• _SUPPLIED PASSAGE_
——
ABSCO SPICE BROWN QUICK PENETRATING WOOD FINISH

All coatings emit vapors as they dry. Primarily, these vapors are evaporated solvents and their odors vary from mild to strong. One common misconception is that strong smelling solvents must be bad while solvents that do not have strong odors must be safe. Regardless of how much the vapors smell, the most comfortable and healthiest environment for the homeowner is achieved by aggressively expelling the vapors from the house. The homeowner will appreciate your concern for their comfort and well-being.

While leaving the house closed-up and turning on the furnace or air conditioning will actively churn the air and quickly dilute the vapors throughout the house, it will not eliminate the vapors. Although it is quite possible that the vapors may be dispersed so evenly by this method that their smell will diminish to the limits of detection, the vapors will still be present. The best way to assure indoor air quality is by employing the following recommendations.

There is only one way to eliminate vapors effectively, expel them from the house. This is achieved by exchanging the indoor air with clean outdoor air. Once a floor has dried to the touch, most of the solvents have been emitted.
At this point, opening windows and doors is a good start. Using them in conjunction with the furnace (see cautions later in this article), ventilation or air conditioning systems helps immensely. Adding portable fans to the mix and turning on bathroom and kitchen exhaust fans will really stir the air and help.
If outdoor air is actively being introduced to the house and there are no air spaces in the house where air is stagnant, such as closets, fumes will be eliminated after an enough air exchange. How many is impossible to determine because of a multitude of factors that vary for every house and environment.

One common misconception is that strong smelling solvents must be bad while solvents that do not have strong odors must be safe.

A house contains a fixed number of cubic feet of volume. If an equal volume (one air exchange) is brought in from outdoors, it will mix with the indoor air. For every volume of air entering the house, an equal amount must leave the house. The clean air mixes freely with the odor-filled air. There is no easy way to predict how much they will mix because so much depends on the way the air moves through the complex space comprising a typical house. How “tight” the house is and what “assist” is provided by mechanical air moving systems in the house (furnace, etc.) will greatly influence air exchange rates.

Additionally, external factors such as wind blowing around the house and differences in temperature or even small differences in air pressure between the inside and the outside of the house can have a large impact on air exchange rates as well. All these factors can be exploited to move air effectively and eliminate vapors. Each air exchange, each cycle, expels more of the vapors until at some point there are essentially no vapors or odors left to expel.

Another contributing factor influencing required air exchanges to clear the air is the amount of floor space being coated relative to the total square footage of the house. A two hundred square foot coating job in a two thousand square foot house will require considerably fewer air exchanges to clear the air than would a floor-coating job covering every square foot of the house.
——
• _DATA TO EXAMINE_
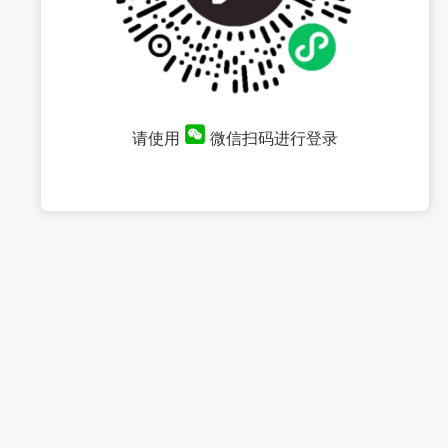
请使用
微信扫码进行登录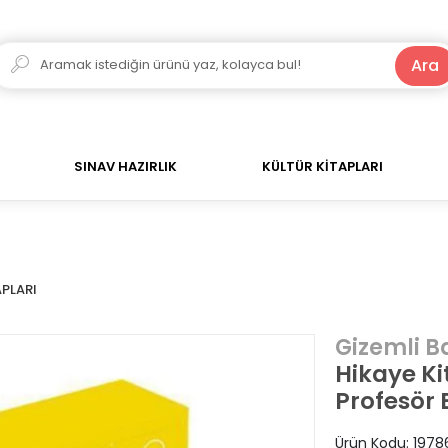
250 TL ve Üzeri Alışverişlerde Kargo Bedava!
Ara
SINAV HAZIRLIK
KÜLTÜR KİTAPLARI
PLARI
Gizemli 
Hikaye Kit
Profesör 
Ürün Kodu:
1978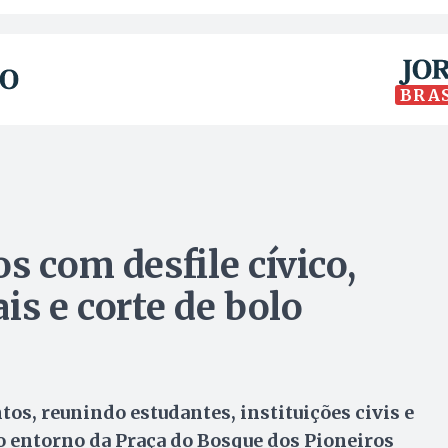
BRA
s com desfile cívico,
is e corte de bolo
s, reunindo estudantes, instituições civis e
o entorno da Praça do Bosque dos Pioneiros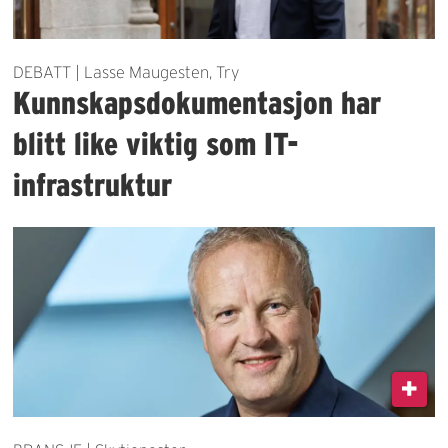
DEBATT | Lasse Maugesten, Try
Kunnskapsdokumentasjon har
blitt like viktig som IT-
infrastruktur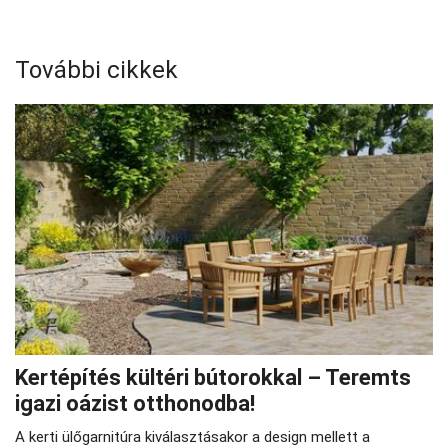
További cikkek
Kertépítés kültéri bútorokkal – Teremts
igazi oázist otthonodba!
A kerti ülőgarnitúra kiválasztásakor a design mellett a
——
• _ASSIGNMENT A_
From the wood finish vapor text, reproduce the part that opens with the words containing "While leaving the" and closes with "the following recommendations.", word for word.
• _ASSIGNMENT B_
Answer these questions from the wood finish vapor text:
(i) What does it call the only way to eliminate vapors effectively?
(ii) Which exhaust fans does it suggest turning on?
(iii) Which external factors does it say can have a large impact on air exchange rates?
Work only from the wood finish vapor text; the records play no part.

• _YOUR SOLUTION A_
While leaving the house closed-up and turning on the furnace or air conditioning will actively churn the air and quickly dilute the vapors throughout the house, it will not eliminate the vapors. Although it is quite possible that the vapors may be dispersed so evenly by this method that their smell will diminish to the limits of detection, the vapors will still be present. The best way to assure indoor air quality is by employing the following recommendations.

• _YOUR SOLUTION B_
(i) Expelling them from the house by exchanging the indoor air with clean outdoor air.
(ii) The bathroom and kitchen exhaust fans.
(iii) Wind blowing around the house, differences in temperature, and even small differences in air pressure between the inside and the outside of the house.